Seinen Ruhm hat Stephen Hawking als kosmologischer Denker erworben, vor allem mit seinen Arbeiten zu Schwarzen Löchern und einer damit zusammenhängenden speziellen Weltraumstrahlung, die seitdem seinen Namen trägt. Einer größeren Öffentlichkeit bekanntgeworden ist er aber durch etwas anderes: Stephen Hawking konnte komplizierte Physik spannend und verständlich erklären. Seine populärwissenschaftlichen Bücher wie „Eine kurze Geschichte der Zeit“ wurden weltweite Bestseller. Dass er zum Medienstar der Wissenschaft wurde, hatte wohl auch mit seiner Behinderung zu tun. Bereits in den sechziger Jahren sagten ihm die Ärzte, er würde aufgrund einer Nervenkrankheit nur noch wenige Jahre leben. In den achtziger Jahren verlor er die Fähigkeit zu sprechen und war zur Kommunikation auf einen Sprachcomputer angewiesen.
Die Welt bedarf keines Schöpfers
Stephen Hawking glaubte, mit der modernen Physik die Frage beantworten zu können, ob Gott existiert oder nicht. Sein Ergebnis war, dass kosmologisch gesehen die Welt in sich geschlossen ist und keines Schöpfers bedarf. Die Welt sei entstanden, nur weil es Gravitation gebe. Und sie ist durch Naturgesetze bestimmt, die Transzendenz nicht vorsehen. Diese These hat er 1981 auch auf einer Konferenz im Vatikan vertreten, was erhebliche Medienwirksamkeit mit sich gebracht hat. Hawking, Mitglied der Päpstlichen Akademie der Wissenschaften, ist dieser Ansicht zeit seines Lebens weitgehend treu geblieben.

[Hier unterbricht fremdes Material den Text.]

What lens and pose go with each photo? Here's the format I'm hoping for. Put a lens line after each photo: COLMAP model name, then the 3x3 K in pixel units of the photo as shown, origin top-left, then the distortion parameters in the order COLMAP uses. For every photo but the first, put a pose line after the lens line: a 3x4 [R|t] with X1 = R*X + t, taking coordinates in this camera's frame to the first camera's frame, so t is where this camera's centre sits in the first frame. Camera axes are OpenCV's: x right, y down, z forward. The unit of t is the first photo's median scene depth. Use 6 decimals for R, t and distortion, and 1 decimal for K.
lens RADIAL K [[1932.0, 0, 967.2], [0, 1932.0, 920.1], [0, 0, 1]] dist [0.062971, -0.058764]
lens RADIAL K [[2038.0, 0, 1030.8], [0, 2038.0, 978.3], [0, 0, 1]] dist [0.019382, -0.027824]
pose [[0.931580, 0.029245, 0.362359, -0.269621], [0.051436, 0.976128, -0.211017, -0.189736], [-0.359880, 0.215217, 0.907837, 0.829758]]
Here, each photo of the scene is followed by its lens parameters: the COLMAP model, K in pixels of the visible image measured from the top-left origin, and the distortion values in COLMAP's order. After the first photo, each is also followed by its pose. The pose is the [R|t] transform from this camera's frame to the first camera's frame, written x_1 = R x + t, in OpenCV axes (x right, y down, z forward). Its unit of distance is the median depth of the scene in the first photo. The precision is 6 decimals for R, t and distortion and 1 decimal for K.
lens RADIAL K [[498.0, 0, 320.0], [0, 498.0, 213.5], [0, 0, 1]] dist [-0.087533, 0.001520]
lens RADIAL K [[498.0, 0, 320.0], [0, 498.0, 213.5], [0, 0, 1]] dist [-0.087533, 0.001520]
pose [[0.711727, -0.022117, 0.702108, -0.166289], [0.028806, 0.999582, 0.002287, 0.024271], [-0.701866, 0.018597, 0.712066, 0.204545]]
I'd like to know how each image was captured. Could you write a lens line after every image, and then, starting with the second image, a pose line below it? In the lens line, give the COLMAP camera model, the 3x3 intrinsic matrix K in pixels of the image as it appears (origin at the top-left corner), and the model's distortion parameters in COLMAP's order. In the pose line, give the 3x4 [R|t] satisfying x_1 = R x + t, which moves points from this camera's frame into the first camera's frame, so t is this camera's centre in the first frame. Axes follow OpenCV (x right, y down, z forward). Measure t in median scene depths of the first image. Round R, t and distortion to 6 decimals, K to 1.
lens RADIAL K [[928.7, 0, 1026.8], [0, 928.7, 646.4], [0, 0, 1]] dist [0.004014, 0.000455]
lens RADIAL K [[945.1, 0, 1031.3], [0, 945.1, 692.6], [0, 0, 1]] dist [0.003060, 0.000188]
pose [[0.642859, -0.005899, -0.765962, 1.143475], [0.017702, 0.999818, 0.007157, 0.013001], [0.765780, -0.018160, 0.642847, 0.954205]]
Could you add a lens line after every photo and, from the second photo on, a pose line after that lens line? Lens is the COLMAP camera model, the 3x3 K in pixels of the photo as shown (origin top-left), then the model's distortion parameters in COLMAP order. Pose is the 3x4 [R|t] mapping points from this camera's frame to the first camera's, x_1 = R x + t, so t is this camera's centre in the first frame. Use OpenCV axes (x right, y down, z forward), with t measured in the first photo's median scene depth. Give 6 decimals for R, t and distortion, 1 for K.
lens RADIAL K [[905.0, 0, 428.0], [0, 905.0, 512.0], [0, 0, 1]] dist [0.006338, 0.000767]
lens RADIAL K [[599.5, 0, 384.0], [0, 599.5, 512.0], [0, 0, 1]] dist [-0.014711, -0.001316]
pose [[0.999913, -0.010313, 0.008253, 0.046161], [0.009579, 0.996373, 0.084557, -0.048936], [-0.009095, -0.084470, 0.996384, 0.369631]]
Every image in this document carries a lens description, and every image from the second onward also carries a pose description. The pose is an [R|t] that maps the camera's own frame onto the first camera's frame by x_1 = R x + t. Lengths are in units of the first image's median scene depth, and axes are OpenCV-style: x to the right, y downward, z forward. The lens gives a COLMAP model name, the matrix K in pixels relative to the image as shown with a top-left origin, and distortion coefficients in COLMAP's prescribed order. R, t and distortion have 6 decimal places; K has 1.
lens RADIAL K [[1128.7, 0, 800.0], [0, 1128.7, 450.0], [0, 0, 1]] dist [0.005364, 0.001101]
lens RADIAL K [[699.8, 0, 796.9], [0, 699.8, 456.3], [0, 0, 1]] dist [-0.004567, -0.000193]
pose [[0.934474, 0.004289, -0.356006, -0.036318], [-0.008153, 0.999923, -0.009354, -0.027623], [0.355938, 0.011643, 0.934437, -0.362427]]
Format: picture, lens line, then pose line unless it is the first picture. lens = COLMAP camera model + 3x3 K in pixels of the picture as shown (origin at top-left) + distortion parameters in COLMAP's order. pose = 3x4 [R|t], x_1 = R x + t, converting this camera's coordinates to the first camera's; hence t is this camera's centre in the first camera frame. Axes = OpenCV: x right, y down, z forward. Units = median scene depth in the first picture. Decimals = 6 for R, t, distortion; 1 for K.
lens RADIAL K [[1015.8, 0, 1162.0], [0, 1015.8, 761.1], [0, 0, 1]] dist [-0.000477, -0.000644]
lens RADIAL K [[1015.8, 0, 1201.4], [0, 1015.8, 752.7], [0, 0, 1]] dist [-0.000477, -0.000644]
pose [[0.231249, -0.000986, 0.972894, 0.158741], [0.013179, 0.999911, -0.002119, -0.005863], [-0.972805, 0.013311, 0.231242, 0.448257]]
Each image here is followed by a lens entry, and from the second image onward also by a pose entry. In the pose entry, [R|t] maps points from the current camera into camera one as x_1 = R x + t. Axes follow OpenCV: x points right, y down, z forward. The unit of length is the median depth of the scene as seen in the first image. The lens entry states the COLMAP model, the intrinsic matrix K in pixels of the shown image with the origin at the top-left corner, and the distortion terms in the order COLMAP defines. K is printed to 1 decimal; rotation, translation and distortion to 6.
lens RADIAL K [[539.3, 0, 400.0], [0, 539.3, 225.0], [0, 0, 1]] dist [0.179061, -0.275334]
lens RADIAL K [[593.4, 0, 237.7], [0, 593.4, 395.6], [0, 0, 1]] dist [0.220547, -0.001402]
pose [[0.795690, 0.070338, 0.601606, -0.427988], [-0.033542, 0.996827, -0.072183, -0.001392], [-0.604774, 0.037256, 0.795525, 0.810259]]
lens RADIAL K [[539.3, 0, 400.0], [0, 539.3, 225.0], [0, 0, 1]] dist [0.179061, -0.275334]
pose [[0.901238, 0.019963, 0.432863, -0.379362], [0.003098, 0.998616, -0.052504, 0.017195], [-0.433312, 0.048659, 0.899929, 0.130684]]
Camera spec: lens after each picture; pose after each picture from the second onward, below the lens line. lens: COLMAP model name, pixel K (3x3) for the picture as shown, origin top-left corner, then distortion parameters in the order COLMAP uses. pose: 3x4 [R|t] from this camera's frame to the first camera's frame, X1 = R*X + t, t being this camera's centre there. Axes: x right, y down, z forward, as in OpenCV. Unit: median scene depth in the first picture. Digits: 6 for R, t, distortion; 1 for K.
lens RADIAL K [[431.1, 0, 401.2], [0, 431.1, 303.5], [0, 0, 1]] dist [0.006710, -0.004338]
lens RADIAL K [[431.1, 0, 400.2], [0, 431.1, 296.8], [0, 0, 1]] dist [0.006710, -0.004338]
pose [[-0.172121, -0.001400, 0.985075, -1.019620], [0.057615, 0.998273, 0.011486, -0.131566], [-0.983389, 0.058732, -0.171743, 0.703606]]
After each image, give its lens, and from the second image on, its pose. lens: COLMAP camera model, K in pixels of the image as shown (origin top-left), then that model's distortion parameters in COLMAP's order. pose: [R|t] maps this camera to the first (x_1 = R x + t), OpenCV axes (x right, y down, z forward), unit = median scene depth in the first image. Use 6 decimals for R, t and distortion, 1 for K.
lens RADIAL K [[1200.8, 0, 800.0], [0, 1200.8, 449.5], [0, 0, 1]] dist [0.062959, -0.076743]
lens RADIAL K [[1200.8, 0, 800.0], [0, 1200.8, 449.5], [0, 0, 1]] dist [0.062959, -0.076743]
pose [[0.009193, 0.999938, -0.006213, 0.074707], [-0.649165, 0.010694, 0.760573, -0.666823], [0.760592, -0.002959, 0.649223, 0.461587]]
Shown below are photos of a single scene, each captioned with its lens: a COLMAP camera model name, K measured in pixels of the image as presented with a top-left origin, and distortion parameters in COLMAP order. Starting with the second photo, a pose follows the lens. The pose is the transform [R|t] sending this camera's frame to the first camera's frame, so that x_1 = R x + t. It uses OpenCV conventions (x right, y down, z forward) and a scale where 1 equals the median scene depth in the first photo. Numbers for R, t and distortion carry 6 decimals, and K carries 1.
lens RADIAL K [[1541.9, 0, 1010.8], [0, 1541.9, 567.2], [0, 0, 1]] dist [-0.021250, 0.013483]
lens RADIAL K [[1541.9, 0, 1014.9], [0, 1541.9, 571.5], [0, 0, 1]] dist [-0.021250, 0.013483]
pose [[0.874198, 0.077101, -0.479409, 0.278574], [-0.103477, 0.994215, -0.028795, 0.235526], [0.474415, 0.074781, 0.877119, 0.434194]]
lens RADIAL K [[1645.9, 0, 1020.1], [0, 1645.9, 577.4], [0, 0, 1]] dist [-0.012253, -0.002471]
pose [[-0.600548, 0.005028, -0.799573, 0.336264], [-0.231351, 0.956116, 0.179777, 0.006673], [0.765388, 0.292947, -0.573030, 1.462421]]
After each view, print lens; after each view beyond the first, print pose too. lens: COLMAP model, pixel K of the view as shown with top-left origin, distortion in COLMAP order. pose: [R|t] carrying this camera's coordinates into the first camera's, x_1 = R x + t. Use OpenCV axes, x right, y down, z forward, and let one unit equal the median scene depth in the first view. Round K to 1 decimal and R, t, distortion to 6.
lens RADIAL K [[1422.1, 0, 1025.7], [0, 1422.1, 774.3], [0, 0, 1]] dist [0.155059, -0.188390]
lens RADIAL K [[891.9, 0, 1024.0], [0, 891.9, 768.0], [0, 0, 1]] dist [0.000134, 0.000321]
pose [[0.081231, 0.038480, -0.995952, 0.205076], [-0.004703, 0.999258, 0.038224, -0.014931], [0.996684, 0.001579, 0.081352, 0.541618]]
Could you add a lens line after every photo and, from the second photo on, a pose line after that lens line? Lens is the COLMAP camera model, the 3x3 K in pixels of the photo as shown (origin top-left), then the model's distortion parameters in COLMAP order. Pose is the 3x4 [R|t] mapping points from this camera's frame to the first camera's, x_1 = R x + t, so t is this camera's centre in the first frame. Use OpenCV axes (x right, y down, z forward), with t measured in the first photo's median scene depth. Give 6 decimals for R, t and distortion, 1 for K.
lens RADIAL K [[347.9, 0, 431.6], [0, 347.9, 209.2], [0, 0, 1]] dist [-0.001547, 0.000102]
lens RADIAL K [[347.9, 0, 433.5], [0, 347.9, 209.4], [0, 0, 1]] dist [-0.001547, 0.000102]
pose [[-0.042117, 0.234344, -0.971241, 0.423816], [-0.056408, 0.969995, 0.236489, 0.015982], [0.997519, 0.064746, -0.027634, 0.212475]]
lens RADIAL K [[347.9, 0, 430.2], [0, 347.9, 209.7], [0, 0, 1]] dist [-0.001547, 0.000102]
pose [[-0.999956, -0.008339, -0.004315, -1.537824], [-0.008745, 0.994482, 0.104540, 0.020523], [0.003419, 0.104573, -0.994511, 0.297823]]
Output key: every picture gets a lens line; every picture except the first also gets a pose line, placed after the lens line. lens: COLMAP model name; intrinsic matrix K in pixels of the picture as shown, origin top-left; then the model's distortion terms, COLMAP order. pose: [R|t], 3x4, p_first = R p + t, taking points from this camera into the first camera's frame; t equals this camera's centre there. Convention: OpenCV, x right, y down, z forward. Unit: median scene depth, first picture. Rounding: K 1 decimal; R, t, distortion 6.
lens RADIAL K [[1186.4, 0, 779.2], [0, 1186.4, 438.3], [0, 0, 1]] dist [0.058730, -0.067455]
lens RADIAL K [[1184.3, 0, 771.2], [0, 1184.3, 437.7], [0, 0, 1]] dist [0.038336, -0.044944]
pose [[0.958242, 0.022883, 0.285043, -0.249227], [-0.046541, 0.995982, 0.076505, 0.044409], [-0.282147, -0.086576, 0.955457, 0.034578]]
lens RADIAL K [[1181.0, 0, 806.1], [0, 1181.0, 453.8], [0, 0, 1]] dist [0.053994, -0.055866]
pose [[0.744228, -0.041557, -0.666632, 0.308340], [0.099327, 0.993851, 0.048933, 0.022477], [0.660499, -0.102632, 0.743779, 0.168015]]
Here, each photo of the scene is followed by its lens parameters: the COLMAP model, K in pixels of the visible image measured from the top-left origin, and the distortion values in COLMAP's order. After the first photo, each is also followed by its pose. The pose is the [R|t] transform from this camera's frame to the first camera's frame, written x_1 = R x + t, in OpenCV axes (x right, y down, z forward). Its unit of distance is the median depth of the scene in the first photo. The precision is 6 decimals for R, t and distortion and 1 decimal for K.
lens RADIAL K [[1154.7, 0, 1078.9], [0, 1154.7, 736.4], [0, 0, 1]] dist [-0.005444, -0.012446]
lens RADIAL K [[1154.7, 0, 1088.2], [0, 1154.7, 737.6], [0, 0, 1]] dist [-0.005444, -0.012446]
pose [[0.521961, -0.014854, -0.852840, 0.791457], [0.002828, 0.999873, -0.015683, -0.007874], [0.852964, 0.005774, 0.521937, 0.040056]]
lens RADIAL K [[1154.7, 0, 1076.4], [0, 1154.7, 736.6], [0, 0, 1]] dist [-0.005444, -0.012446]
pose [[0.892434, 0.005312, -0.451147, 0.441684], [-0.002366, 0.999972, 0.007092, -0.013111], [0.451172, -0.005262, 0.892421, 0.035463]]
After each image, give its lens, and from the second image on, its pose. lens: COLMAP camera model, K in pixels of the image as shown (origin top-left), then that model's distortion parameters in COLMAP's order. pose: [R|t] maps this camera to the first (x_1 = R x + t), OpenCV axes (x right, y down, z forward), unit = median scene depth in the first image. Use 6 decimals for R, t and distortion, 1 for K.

Für Christen und auch andere Gläubige ist das existenziell: Kann man die Existenz Gottes wissenschaftlich beweisen oder widerlegen? Wie verhalten sich wissenschaftliche Rationalität und religiöser Glaube zueinander? Können Physiker über die Gottesfrage wissenschaftlich entscheiden?
Hierzu müssen die Gottesfrage und die Physik für sich betrachtet und dann in Beziehung gesetzt werden. Eine Gemeinsamkeit von Gottesverständnissen ist ihr Bezug auf Transzendenz, zumindest in den monotheistischen Religionen. Ein Gottesbild ohne Transzendenzvorstellungen ist ein Widerspruch in sich selbst. Gottesbilder zielen auf ein Sein hinter den und jenseits der empirisch erfassbaren Wirklichkeiten. Ansonsten bräuchte man sie nicht.
Physik als empirische Wissenschaft – das gilt analog auch für Chemie und Biologie – kann sich nur auf das der Welt Immanente beziehen. Die Schwarzen Löcher und die Hawking-Strahlung beispielsweise sind Bestandteile dieser Welt und können mit Messgeräten erfasst werden. Auf Basis ihrer begrifflichen, methodischen und messtheoretischen Grundlagen verschafft die Physik uns vielfältiges Wissen über die Welt. Sie hat aber keine Messgeräte für Transzendentes. Ihre Leistung vollbringt sie in der analytisch-empirischen Immanenz dieser Welt unter Ausblendung alles Transzendenten.
Wenn die Gottesfrage nun aber notwendig mit Transzendenzvorstellungen verbunden ist, während die Wissenschaften in der Immanenz der Welt arbeiten, können diese nichts über Gott aussagen. Auch umgekehrt kann aus religiösen Überzeugungen nicht auf die empirische Verfasstheit der Welt geschlossen werden, wie dies manche religiöse Fundamentalisten versuchen, etwa zur Evolutionstheorie.
Der Irrtum des Physikers
Der Irrtum von Stephen Hawking und vielen anderen liegt darin, nicht zu sehen, dass das Ignorieren von Transzendenz eine methodische Ausgangsvoraussetzung der Physik ist. Physik arbeitet so, als ob es keine Transzendenz gäbe. Die Welt wird als kausal geschlossen vorgestellt. Entscheidend ist nun, dass auf Basis dieser Annahme gar nichts mehr zur Gottesfrage gesagt werden kann, weil jede Möglichkeit von Transzendenz bereits von vornherein ausgeschlossen wurde. Der deutsche Philosoph Holm Tetens hat in seinem Buch über Rationale Theologie dargelegt, dass empirische Wissenschaft, wenn sie auf Basis eines derartigen methodischen Atheismus die Existenz Gottes widerlegen will, zu nichts weiter als einem leeren Zirkelschluss kommt. Es wird nur das bewiesen, wovon man methodisch ausgegangen ist.
Vergangene Woche ist Stephen Hawking gestorben. Kein Mensch weiß, ob er heute anders über die Existenz Gottes denkt.